Public Health Scotland today published an analysis of responses to relevant questions in the 2013, 2015 and 2019 Scottish Social Attitude Surveys (SSAS), which asked a representative sample of the Scottish adult population about their attitudes to Minimum Unit Pricing (MUP).
Findings suggest that the public are more in favour of MUP than against, and that public attitudes have become more favourable over time.
Each wave of the survey found more respondents in favour of MUP than against, the proportion in favour has increased over time and the proportion against has fallen. In 2015, 41.3% of respondents were in favour and 33.4% were against MUP, but by 2019 respondents were almost twice as likely to be in favour (49.8%) than to be against (27.6%).
Analysis by age, sex and Scottish Index of Multiple Deprivation quintile found that all sub-groups had greater proportions of respondents in favour of MUP than against.
When respondents were asked why they held their particular attitude, the most common reasons for being in favour of MUP related to a perception that alcohol is a problem to be addressed in Scotland.
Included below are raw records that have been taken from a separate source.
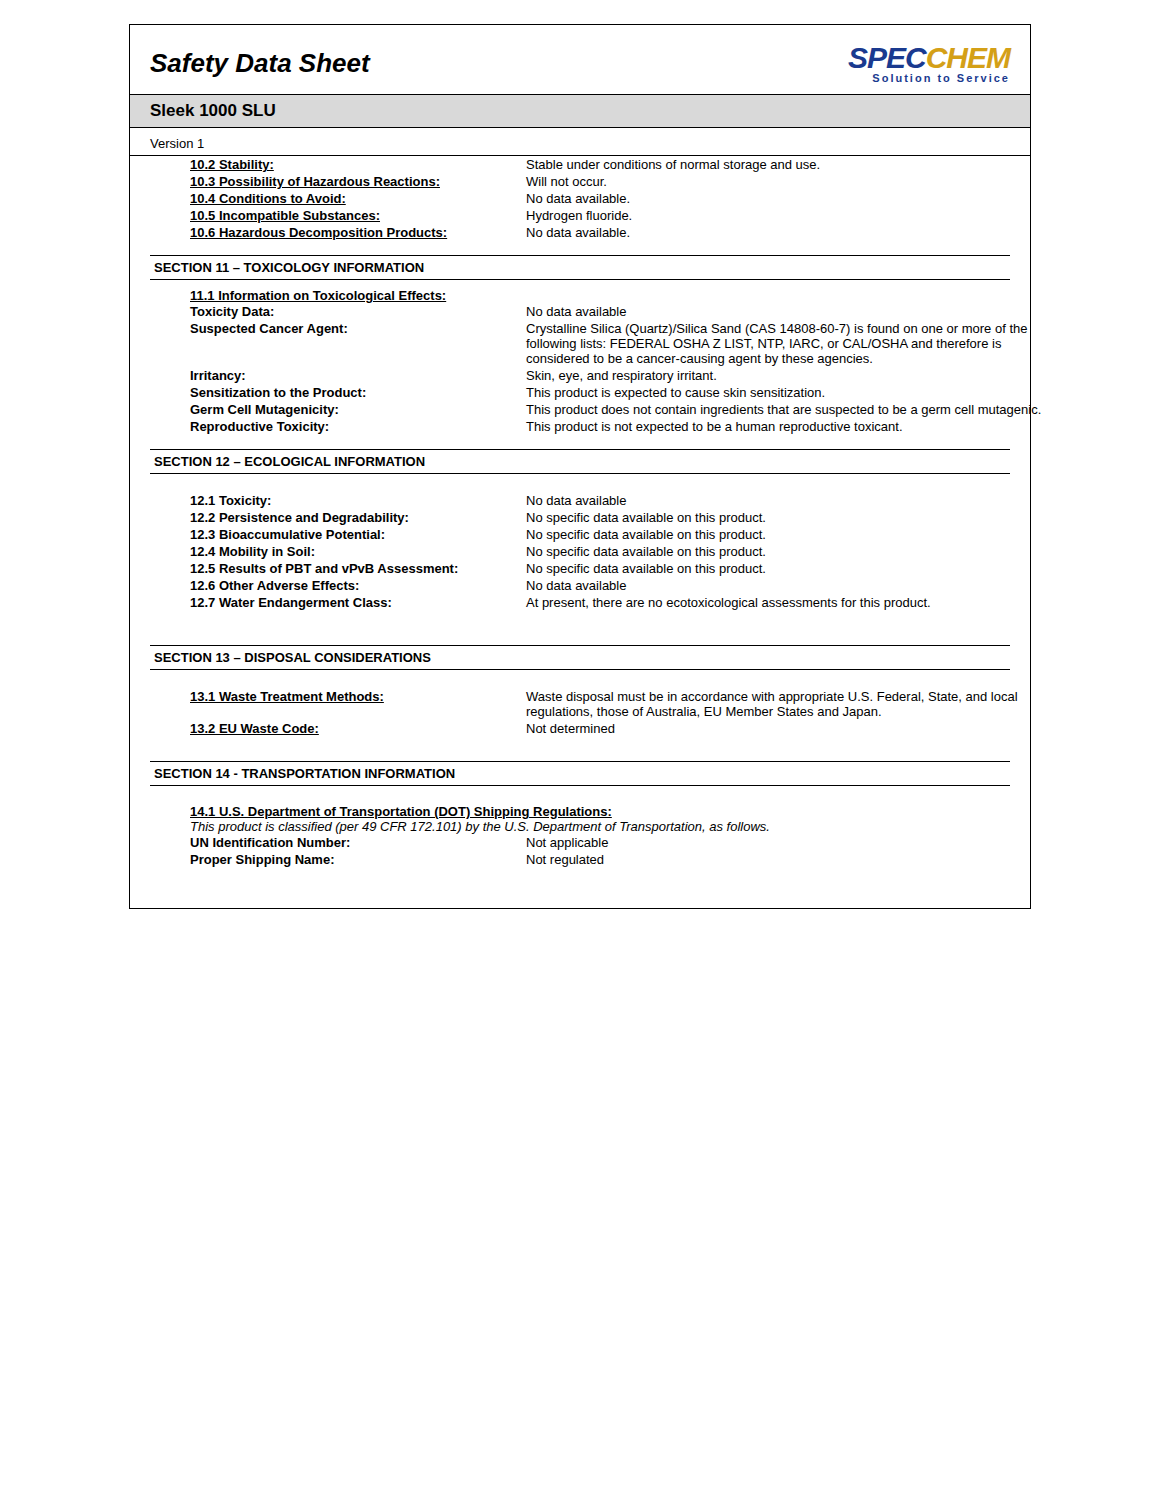Safety Data Sheet
SPEC CHEM
Solution to Service
Sleek 1000 SLU
Version 1
| 10.2 Stability: | Stable under conditions of normal storage and use. |
| 10.3 Possibility of Hazardous Reactions: | Will not occur. |
| 10.4 Conditions to Avoid: | No data available. |
| 10.5 Incompatible Substances: | Hydrogen fluoride. |
| 10.6 Hazardous Decomposition Products: | No data available. |
SECTION 11 – TOXICOLOGY INFORMATION
11.1 Information on Toxicological Effects:
| Toxicity Data: | No data available |
| Suspected Cancer Agent: | Crystalline Silica (Quartz)/Silica Sand (CAS 14808-60-7) is found on one or more of the following lists: FEDERAL OSHA Z LIST, NTP, IARC, or CAL/OSHA and therefore is considered to be a cancer-causing agent by these agencies. |
| Irritancy: | Skin, eye, and respiratory irritant. |
| Sensitization to the Product: | This product is expected to cause skin sensitization. |
| Germ Cell Mutagenicity: | This product does not contain ingredients that are suspected to be a germ cell mutagenic. |
| Reproductive Toxicity: | This product is not expected to be a human reproductive toxicant. |
SECTION 12 – ECOLOGICAL INFORMATION
| 12.1 Toxicity: | No data available |
| 12.2 Persistence and Degradability: | No specific data available on this product. |
| 12.3 Bioaccumulative Potential: | No specific data available on this product. |
| 12.4 Mobility in Soil: | No specific data available on this product. |
| 12.5 Results of PBT and vPvB Assessment: | No specific data available on this product. |
| 12.6 Other Adverse Effects: | No data available |
| 12.7 Water Endangerment Class: | At present, there are no ecotoxicological assessments for this product. |
SECTION 13 – DISPOSAL CONSIDERATIONS
| 13.1 Waste Treatment Methods: | Waste disposal must be in accordance with appropriate U.S. Federal, State, and local regulations, those of Australia, EU Member States and Japan. |
| 13.2 EU Waste Code: | Not determined |
SECTION 14 - TRANSPORTATION INFORMATION
14.1 U.S. Department of Transportation (DOT) Shipping Regulations:
This product is classified (per 49 CFR 172.101) by the U.S. Department of Transportation, as follows.
| UN Identification Number: | Not applicable |
| Proper Shipping Name: | Not regulated |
The most common reasons for being against were concerned with whether or not MUP would be effective in reducing alcohol-related harm. Reasons for being for or against MUP were found to have changed little over time.
Dr Karl Ferguson, Public Health Intelligence Advisor at Public Health Scotland, said:
“These findings from the Scottish Social Attitudes Survey show the public is generally more in favour of MUP than against, and that attitudes appear to have grown more favourable over the timeframe during which the policy was implemented.
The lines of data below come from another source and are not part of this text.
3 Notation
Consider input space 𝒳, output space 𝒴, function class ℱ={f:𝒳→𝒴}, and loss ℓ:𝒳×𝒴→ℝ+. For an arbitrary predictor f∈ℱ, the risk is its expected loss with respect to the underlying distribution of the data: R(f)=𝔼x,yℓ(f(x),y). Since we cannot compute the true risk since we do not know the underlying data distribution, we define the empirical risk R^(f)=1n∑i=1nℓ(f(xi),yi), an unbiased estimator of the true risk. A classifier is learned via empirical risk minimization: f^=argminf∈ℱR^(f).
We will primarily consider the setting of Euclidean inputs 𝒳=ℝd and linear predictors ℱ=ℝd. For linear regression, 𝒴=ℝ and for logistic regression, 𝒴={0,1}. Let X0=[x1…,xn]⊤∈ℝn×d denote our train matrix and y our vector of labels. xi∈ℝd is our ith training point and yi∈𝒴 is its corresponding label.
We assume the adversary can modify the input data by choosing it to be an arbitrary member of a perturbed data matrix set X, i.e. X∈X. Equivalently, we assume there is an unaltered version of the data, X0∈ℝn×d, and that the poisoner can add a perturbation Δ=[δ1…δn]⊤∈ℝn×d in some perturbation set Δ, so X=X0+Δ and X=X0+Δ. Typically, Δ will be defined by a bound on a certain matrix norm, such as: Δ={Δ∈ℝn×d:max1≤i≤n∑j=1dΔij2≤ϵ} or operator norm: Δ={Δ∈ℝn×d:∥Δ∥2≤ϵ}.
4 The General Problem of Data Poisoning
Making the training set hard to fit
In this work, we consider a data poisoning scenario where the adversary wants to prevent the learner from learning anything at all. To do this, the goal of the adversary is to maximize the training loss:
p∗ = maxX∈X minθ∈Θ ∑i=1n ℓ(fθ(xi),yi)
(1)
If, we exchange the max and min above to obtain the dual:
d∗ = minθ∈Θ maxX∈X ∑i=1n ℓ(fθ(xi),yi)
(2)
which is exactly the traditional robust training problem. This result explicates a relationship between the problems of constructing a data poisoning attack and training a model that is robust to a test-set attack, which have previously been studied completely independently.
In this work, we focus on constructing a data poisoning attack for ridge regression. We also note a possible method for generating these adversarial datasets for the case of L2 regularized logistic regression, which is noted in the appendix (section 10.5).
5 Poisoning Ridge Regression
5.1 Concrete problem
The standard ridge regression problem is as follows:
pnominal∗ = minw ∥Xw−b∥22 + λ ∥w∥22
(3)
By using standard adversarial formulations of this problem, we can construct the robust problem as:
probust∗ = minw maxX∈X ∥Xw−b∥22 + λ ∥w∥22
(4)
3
“While there are a number of possible explanations for why attitudes have grown more favourable, one interpretation is that the public’s understanding of the policy and what it means for them has improved. A related possible explanation is that some concerns the public may have held prior to implementation have not been observed.
"For example, MUP did not increase prices across the board in the off- and on-trades, as it only directly influences the pricing of a minority of off-trade products.
“This study is one of a number in the on-going evaluation of MUP which develops our understanding of the wider impact of the policy’s implementation”.